SCOURGE project

The SCOURGE Consortium was established as a collaboration between Spain and some countries in Latin-America, aimed to find genetic variants associated with COVID-19 infection and severity. It was a major effort that went on for 4 years, with two main research lines and several sub-projects, that was also part of the COVID-19 Host Genetics Initiative (HGI Consortium). I joined this project as a research technician while finishing my MSc, and then developed a PhD thesis based on it.

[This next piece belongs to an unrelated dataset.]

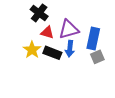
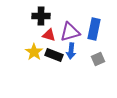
black cross: (39, 13) -> (41, 16), turned -36
blue rectangle: (93, 39) -> (94, 29), moved

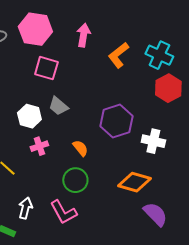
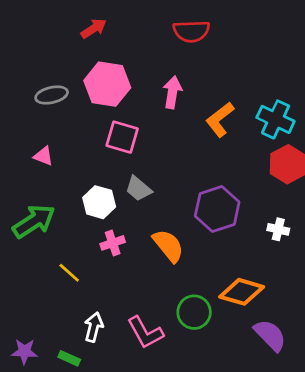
white cross: (153, 141) -> (278, 229), moved, size x0.7
orange semicircle: (80, 148) -> (168, 246), size x1.5
green circle: (75, 180) -> (194, 312), moved

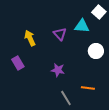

The two main investigations focused on Spanish and Latin-American patients, sharing first authorship with Dr. Cruz in both of them (Github of the project).
Spanish cohort study
In the first part of the research, we recruited over ~12.000 patients infected with the virus around 25 cities in Spain, obtaining their clinical information (comorbidities, COVID-19 outcomes, complications…) and genetic information. Then, we conducted a genome-wide association study (GWAS), which sweeps the entire genome in search of variants associated with the tested phenotype (case/control study). One of the key findings was a positive association between a variant in the gene codifying for the Aquaporin 3 (AQP3) and hospitalization due to COVID, suggesting a potential therapeutic target for the disease. We also conducted sex-stratified analyses, which revealed an absence of genetic associations in females, likely driven by lower effect sizes. In fact, after meta-analyzing several studies, the widely replicated signal in chromosome 3 emerged in this group. Lastly, we built a genetic risk score using the main associated variants and fit a multinomial regression for a COVID-19 severity scale, obtaining a significant differentiation (in terms of genetic risk) between classes asymptomatic/mild, moderate+severe disease, and critical disease.
Latin-American cohort study
We recruited more data in collaboration with Brazil, Colombia, Ecuador, Mexico and Paraguay. Then, we retrieved the patients recruited in Spain with a strong evidence of origin in Latin-America, resulting in over ~3.500 patients and conforming the largest Latin-American cohort to study the genetics of the disease. A meta-analysis was conducted with all data available from other studies. Two interesting associations emerged, one within the gene DDIAS, with a low-frequency variant which was mostly absent in other population groups, and another one within the gene BAZ2B. Following our previous research, we built a genetic score with the variants associated with COVID-19 severity and tested its performance in this novel cohort.
Polygenic scores
In the final phase of my PhD thesis, I focused on constructing more sophisticated polygenic risk scores (PRS) and evaluating their performance and clinical utility across two distinct cohorts. I developed a total of 130 unique polygenic risk scores for each cohort, leveraging various combinations of genetic data, and identified the top-performing models based on their improvement in pseudo-R2 values. Contrary to what’s tipically observed when applying polygenic risk scores to diverse population groups, the COVID-19 PRS showed similar performance in both cohorts, highlighting its potential generalizability.
Following this finding, I imagined a clinical scenario where an individual wanted to understand their position within the genetic risk distribution for COVID-19. To address this, I developed a single PRS and evaluated three distinct training models for risk prediction, using a new cohort of Spanish individuals as the test set. The three approaches included: (1) training the PRS regression model exclusively on the Spanish cohort, (2) training it on the entire combined cohort, and (3) a novel approach where the training cohort was selected based on the Euclidean distance between the principal genetic components (PCs) of the test set and those of the training set (best-fit model).
Lastly, I explored the behaviour of the genetic score in relation to key clinical variables, such as age, sex, and relevant comorbidities, and its association with other COVID-19-related complications. I also assessed the utility of incorporating the score into a prediction model for COVID-19 hospitalization, particularly when pre-existing comorbidities were included, by utilizing decision curve analysis (DCA) and net reclassification improvement (NRI) metrics.
This research was not published beyond my thesis dissertation, but here you can download the slides for a presentation I gave at the Health Research Institute of Santiago de Compostela (IDIS) (research was not finished yet).